The study is compiled from interviews with 35 data analysts across a range of business sectors including finance, health care, social networking, marketing and retail. The respondents are harvested via personal contacts and predominantly from Northern California; as such it is not a random sample, we should consider results to be qualitatively indicative rather than quantitatively accurate.
The study identifies three classes of analyst whom they refer to as Hackers, Scripters and Application Users. The Hacker role was defined as those chaining together different analysis tools to reach a final data analysis. Scripters, on the other hand, conducted most of their analysis in one package such as R or Matlab and were less likely to scrape raw data sources. Scripters tended to carry out more sophisticated analysis than Hackers, with analysis and visualisation all in the single software package. Finally, Application Users worked largely in Excel with data supplied to them by IT departments. I suspect a wider survey would show a predominance of Application Users and a relatively smaller relative population of Hackers.
The authors divide the process of data analysis into 5 broad phases Discovery – Wrangle – Profile – Model – Report. These phases are generally self explanatory – wrangling is the process of parsing data into a format suitable for further analysis and profiling is the process of checking the data quality and establishing fully the nature of the data.
This is all summarised in the figure below, each column represents an individual so we can see in this sample that Hackers predominate.

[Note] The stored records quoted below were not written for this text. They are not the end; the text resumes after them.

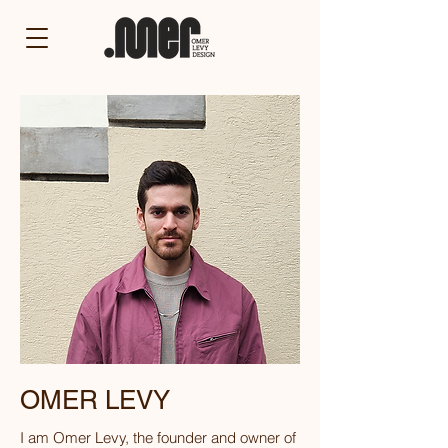
OMER LEVY
I am Omer Levy, the founder and owner of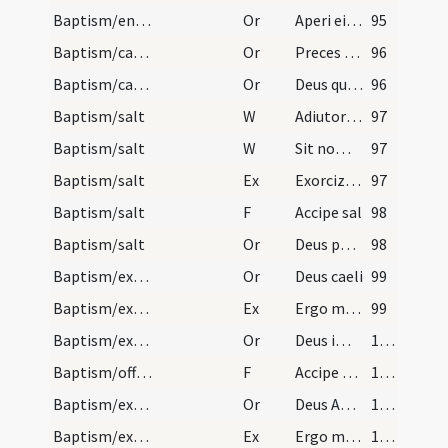
Baptism/entrance
Or
Aperi ei Domine
95
Baptism/catechumenal initiation
Or
Preces nostras
96
Baptism/catechumenal initiation
Or
Deus qui humani generis
96
Baptism/salt
W
Adiutorium nostrum
97
Baptism/salt
W
Sit nomen
97
Baptism/salt
Ex
Exorcizo te creatura salis
97
Baptism/salt
F
Accipe sal
98
Baptism/salt
Or
Deus patrum nostrorum
98
Baptism/exorcism
Or
Deus caeli
99
Baptism/exorcism
Ex
Ergo maledicte
99
Baptism/exorcism
Or
Deus immortale
100
Baptism/offering
F
Accipe eam Domine
101
Baptism/exorcism
Or
Deus Abraham ... qui tribus
101
Baptism/exorcism
Ex
Ergo maledicte
101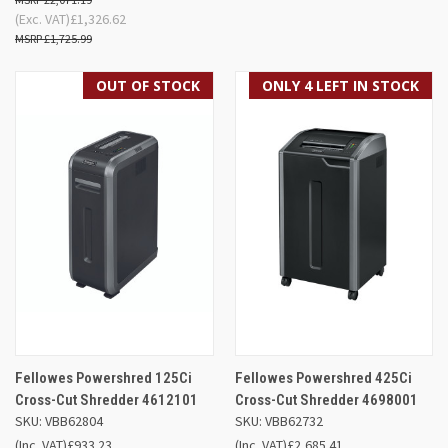
(Exc. VAT)
£1,326.62
£1,725.99
OUT OF STOCK
ONLY 4 LEFT IN STOCK
Fellowes Powershred 125Ci
Fellowes Powershred 425Ci
Cross-Cut Shredder 4612101
Cross-Cut Shredder 4698001
SKU: VBB62804
SKU: VBB62732
(Inc. VAT)
£933.23
(Inc. VAT)
£2,685.41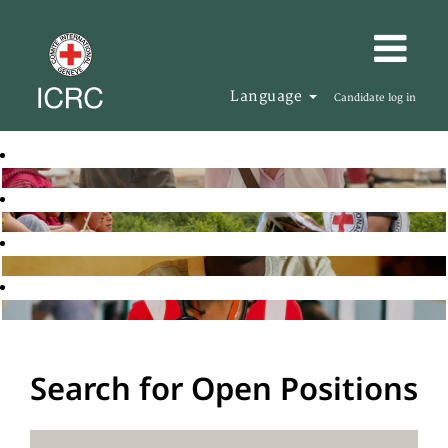
Language
Candidate log in
Search for Open Positions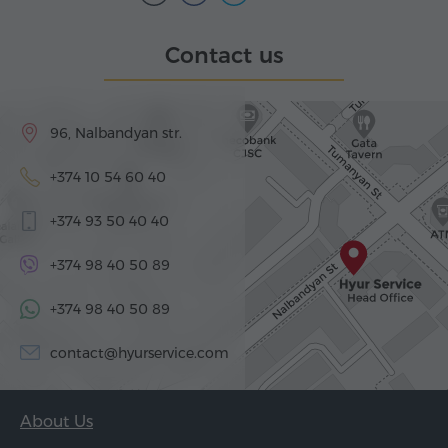
Contact us
96, Nalbandyan str.
+374 10 54 60 40
+374 93 50 40 40
+374 98 40 50 89
+374 98 40 50 89
contact@hyurservice.com
About Us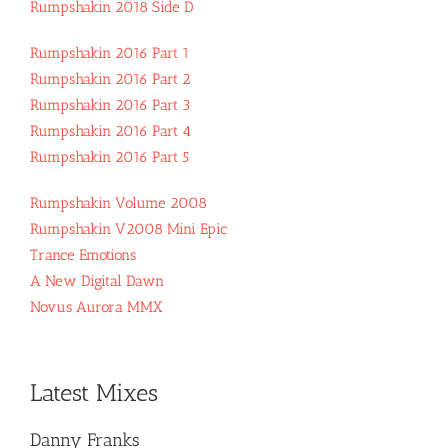
Rumpshakin 2018 Side D
Rumpshakin 2016 Part 1
Rumpshakin 2016 Part 2
Rumpshakin 2016 Part 3
Rumpshakin 2016 Part 4
Rumpshakin 2016 Part 5
Rumpshakin Volume 2008
Rumpshakin V2008 Mini Epic
Trance Emotions
A New Digital Dawn
Novus Aurora MMX
Latest Mixes
Danny Franks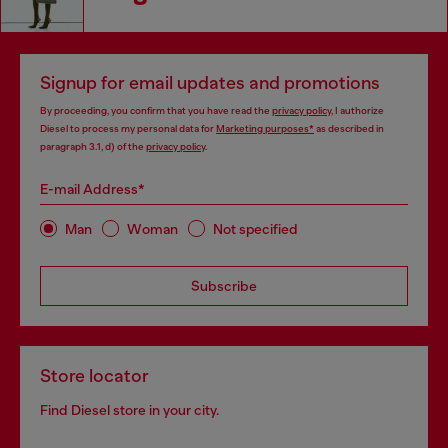
Signup for email updates and promotions
By proceeding, you confirm that you have read the
privacy policy
, I authorize
Diesel to process my personal data for
Marketing purposes*
as described in
paragraph 3.1, d) of the
privacy policy
.
E-mail Address*
Man
Woman
Not specified
Subscribe
Store locator
Find Diesel store in your city.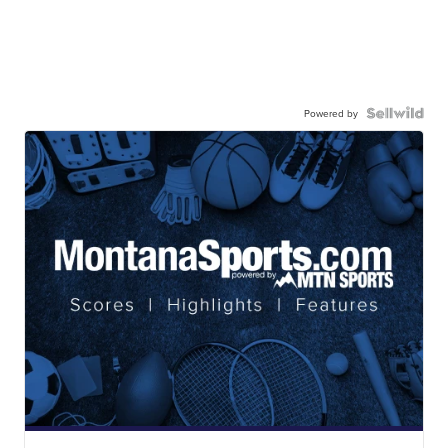
Powered by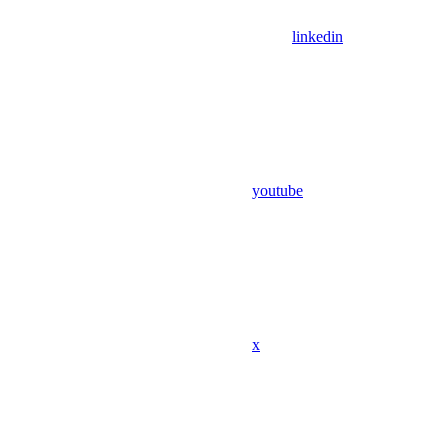
linkedin
youtube
x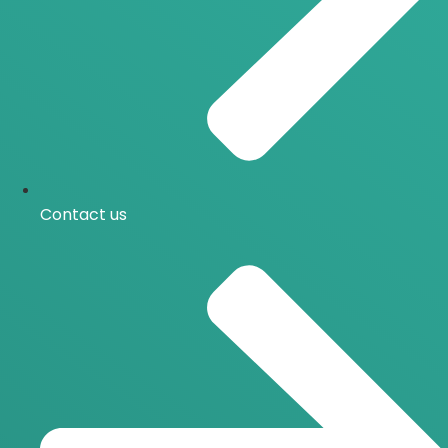
Contact us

At the bottom of the table are identified the tools used, divided into database, scripting and modeling types. Looking across the tools in use SQL is key in databases, Java and Python in scripting, R and Excel in modeling. It’s interesting to note here that even the Hackers make quite heavy use of Excel.
The paper goes on to discuss the organizational and collaborative structures in which data analysts work, frequently an IT department is responsible for internal data sources and the productionising of analysis workflows.
Its interesting to highlight the pain points identified by interviewees and interviewers:
- scripts and intermediate data not shared;
- discovery and wrangling are time consuming and tedious processes;
- workflows not reusable;
- ingesting semi-structured data such as log files is challenging.
Why does this happen? Typically the wrangling scraping phase of the operation is ad hoc, the scripts used are short, practioners don’t see this as their core expertise and they’ll typically draw from a limited number of data sources meaning there is little scope to build generic tools. Revision control tends not to be used, even for the scripting tools where it is relatively straightforward perhaps because practioners have not been introduced to revision control or simply see the code they write as too insignificant to bother with revision control.
ScraperWiki has its roots in data journalism, open source software and community action but the tools we build are broadly applicable, as one of the respondents to the survey said:
“An analyst at a large hedge fund noted their organization’s ability to make use of publicly available but poorly-structured data was their primary advantage over competitors.”